Land Rover Discovery review

June Neary gets to grips with the latest version of Land Rover's impressive Discovery

Will It Suit Me?

I wasn't keen on the Land Rover Discovery in its first three generations. They may have been able to move mountains but they handled spirited driving on twisty tarmac like a Channel ferry in a blustery gale. They were also, in turbo diesel form at least, notably unrefined - at least in luxury sector terms. If Solihull really wanted to court BMW and Mercedes customers, something better was needed - and duly provided by the Discovery 4 we first saw in 2009. To be frank, the Disco4 was the first Discovery I would have countenanced buying. Previous models looked too agricultural for me. Fine if you were a school mum or a farmer but otherwise portraying a rather clunky image. This car is very different - and more appealing still in the further developed guise I've been looking at this week. The basics remain as before, though there's a more efficient version of the familiar 3.0 SDV6 diesel plumbed in up-front. It's an engine borrowed from Jaguar and makes astonishingly little noise yet develops truck loads of torque for towing and heavy off road work.
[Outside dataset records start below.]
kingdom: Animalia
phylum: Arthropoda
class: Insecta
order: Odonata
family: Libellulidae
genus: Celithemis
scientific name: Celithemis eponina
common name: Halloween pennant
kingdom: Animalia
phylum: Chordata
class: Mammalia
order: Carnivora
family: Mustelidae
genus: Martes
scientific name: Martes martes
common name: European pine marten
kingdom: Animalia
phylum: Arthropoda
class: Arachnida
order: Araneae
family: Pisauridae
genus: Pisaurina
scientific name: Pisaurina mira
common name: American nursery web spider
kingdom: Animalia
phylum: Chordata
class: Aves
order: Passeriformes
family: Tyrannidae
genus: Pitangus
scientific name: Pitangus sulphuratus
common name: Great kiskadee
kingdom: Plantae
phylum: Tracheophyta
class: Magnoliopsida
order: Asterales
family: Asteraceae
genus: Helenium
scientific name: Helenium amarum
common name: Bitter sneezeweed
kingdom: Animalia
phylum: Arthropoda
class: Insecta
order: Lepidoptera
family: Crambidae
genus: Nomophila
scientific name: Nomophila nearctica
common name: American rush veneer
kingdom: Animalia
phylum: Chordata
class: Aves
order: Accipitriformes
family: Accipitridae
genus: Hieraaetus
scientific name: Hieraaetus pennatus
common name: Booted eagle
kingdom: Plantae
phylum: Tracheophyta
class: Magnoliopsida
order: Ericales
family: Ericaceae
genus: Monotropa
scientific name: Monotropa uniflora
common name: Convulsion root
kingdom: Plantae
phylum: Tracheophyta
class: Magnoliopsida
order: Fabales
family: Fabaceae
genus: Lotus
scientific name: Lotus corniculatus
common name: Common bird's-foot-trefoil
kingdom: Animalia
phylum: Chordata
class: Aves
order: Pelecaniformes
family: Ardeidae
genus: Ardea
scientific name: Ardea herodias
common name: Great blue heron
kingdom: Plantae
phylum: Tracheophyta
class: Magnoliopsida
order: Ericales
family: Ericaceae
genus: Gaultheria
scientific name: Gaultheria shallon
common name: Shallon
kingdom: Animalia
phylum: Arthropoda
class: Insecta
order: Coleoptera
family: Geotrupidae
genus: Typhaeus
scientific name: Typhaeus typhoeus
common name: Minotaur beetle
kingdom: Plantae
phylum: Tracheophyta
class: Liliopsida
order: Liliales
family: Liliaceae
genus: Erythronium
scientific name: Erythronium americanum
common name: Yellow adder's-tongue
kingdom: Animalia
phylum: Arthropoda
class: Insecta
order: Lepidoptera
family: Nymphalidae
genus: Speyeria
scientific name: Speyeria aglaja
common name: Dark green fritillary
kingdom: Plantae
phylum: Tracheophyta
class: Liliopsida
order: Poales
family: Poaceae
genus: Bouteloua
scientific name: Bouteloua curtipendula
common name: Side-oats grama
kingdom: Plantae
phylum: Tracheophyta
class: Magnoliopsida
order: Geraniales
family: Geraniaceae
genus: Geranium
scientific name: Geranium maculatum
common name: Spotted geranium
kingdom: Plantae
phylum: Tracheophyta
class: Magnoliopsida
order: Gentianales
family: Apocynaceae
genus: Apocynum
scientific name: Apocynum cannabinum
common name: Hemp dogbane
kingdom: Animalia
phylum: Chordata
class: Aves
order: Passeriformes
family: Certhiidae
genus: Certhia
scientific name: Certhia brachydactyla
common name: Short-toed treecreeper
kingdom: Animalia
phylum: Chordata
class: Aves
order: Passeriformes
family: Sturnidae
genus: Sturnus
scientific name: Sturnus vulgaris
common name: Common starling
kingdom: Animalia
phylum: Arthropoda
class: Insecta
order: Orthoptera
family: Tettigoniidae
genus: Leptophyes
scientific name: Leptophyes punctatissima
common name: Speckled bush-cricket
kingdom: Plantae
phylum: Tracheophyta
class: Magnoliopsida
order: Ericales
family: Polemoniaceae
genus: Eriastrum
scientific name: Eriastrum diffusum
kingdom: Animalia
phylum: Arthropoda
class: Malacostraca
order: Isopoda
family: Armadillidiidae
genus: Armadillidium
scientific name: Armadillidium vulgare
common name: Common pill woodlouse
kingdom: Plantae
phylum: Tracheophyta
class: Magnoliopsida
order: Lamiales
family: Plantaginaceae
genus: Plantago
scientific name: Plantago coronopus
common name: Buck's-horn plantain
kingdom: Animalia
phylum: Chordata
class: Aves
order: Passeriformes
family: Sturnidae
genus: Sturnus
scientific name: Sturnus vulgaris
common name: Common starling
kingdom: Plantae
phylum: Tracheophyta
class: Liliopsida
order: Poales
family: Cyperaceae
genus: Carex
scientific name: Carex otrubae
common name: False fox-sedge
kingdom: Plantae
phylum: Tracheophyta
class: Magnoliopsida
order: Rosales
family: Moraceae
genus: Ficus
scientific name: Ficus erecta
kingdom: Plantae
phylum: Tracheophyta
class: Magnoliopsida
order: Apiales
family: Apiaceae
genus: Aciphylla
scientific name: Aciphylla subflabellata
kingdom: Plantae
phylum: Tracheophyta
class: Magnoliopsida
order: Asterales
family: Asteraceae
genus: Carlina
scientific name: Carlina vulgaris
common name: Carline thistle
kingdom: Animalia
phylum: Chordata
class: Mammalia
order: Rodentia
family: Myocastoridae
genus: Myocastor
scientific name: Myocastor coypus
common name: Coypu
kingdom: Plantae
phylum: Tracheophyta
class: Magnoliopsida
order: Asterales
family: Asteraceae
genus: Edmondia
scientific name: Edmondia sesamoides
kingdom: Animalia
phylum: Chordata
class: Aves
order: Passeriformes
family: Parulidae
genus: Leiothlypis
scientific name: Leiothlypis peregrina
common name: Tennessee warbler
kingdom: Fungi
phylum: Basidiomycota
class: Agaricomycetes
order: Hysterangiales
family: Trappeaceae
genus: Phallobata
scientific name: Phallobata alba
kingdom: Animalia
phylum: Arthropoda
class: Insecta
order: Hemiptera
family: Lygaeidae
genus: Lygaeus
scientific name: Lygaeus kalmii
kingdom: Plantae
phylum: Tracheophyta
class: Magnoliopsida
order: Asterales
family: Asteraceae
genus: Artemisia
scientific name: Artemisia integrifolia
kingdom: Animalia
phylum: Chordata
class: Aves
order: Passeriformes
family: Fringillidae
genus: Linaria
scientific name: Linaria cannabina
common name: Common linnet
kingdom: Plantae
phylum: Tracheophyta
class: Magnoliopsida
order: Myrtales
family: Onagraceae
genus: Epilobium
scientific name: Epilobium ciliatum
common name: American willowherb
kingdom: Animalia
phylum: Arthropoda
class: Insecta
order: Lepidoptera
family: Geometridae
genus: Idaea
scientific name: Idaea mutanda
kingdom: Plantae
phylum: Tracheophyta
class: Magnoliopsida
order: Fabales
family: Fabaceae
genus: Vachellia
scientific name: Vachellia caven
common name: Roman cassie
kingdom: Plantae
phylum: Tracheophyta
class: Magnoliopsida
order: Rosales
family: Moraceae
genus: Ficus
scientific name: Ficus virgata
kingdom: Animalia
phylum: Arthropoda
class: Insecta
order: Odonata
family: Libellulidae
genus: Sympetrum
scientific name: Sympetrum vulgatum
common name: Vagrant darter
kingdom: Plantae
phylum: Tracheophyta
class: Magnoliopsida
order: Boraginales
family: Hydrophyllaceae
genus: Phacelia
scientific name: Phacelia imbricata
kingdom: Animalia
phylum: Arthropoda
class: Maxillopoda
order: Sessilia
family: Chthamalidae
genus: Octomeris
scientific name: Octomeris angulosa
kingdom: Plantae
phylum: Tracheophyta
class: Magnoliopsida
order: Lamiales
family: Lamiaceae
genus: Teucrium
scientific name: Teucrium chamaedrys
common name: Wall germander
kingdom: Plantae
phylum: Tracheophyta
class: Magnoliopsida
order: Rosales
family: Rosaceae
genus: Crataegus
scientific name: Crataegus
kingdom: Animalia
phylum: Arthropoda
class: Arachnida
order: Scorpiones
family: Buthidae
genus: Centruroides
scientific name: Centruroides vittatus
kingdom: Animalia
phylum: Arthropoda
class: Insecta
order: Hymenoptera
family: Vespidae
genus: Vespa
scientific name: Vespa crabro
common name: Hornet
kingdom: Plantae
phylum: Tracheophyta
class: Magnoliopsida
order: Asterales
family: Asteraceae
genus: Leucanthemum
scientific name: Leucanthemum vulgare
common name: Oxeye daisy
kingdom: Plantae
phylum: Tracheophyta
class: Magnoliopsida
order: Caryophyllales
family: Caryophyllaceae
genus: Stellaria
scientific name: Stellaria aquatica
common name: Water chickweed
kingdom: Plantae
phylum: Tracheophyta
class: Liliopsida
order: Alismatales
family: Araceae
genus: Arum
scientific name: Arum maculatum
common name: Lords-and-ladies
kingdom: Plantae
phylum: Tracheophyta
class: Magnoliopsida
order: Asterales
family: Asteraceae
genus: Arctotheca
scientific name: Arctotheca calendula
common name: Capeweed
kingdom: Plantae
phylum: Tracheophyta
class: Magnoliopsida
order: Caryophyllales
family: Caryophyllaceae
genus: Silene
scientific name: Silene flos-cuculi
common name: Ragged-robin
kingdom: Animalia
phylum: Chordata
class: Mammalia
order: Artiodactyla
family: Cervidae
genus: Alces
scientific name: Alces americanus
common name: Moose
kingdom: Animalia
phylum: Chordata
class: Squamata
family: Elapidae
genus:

You won't mistake this Discovery for anything else. Land Rover say that this was deliberate: their research suggests that the 'Disco's' shape is one of its most appealing features - at least to potential buyers. The marque's styling treads a classy, predictable path and its customers wouldn't have it any other way. For the latest model year, the car has been given a fresh look and numerous detail exterior changes. A smarter front grille, a re-styled front bumper, a sleeker headlamp design, trendy daytime running lights with a distinctive LED signature, plus two extra alloy wheel designs further enhance the car's appearance. My family were pleased to find that, as before, it's a seven-seater. In the back, there's decent head and legroom, while the foldaway third row is very cleverly done, easy to erect and big enough for adults. As for luggage room, there's 1192-litres with all the seats in place, then the second and third rows fold down to leave a flat floor with 2558-litres without the need to remove the headrests, while in true Range Rover style, the tailgate is split so you can use it as a picnic seat or a viewing platform.

Behind the Wheel

Technology is everywhere in the latest Discovery, at least it will be if you have the cash for a posh trim level and a trawl through the options list. The various systems are controlled via the centrally-mounted touch screen display and the driver gets a second LCD display mounted in the instrument cluster through which major functions can be accessed via the steering wheel-mounted controls. The Portable Audio Interface allows all manner of MP3 players and USB devices to be connected and there's a DAB radio option for your listening pleasure. When this fourth generation Discovery was initially launched, the biggest change was the installation of a 3.0-litre SDV6 diesel which these days puts out a much pokier 256PS. I've been lucky enough to try this MK4 model off road and have been particularly impressed by its patented Terrain Response system. This is virtually akin to having an expert sitting alongside you, helping to get the best out of the vehicle, on or off road. You choose one of five terrain settings via a rotary knob mounted on the centre console. There's a general driving programme plus one for slippery conditions (dubbed 'grass/gravel/snow') and three specialist off road modes (mud/ruts, sand, rock crawl). The system will then automatically select the optimum setup for the electronic controls and the traction aids. This encompasses ride height, torque response, hill descent control, electronic traction control and transmission settings. There's also a launch control function designed for deep sand as well as Hill Descent Control and Rock Crawl modes to ensure tricky manoeuvres are made that bit easier. Superb.

Value For Money

This level of excellence doesn't come cheap. Discovery prices start from around £40,000 but most buyers will end up paying in the £45,000-£50,000 bracket for their cars. You can pay close to £60,000 if you go for the plushest version: for that money, I'd rather have a Range Rover Sport.

Could I Live With One?

Easily. The size is not something you notice after a bit and the 'Disco' still seems more solid than its Japanese rivals. It's still the one to beat.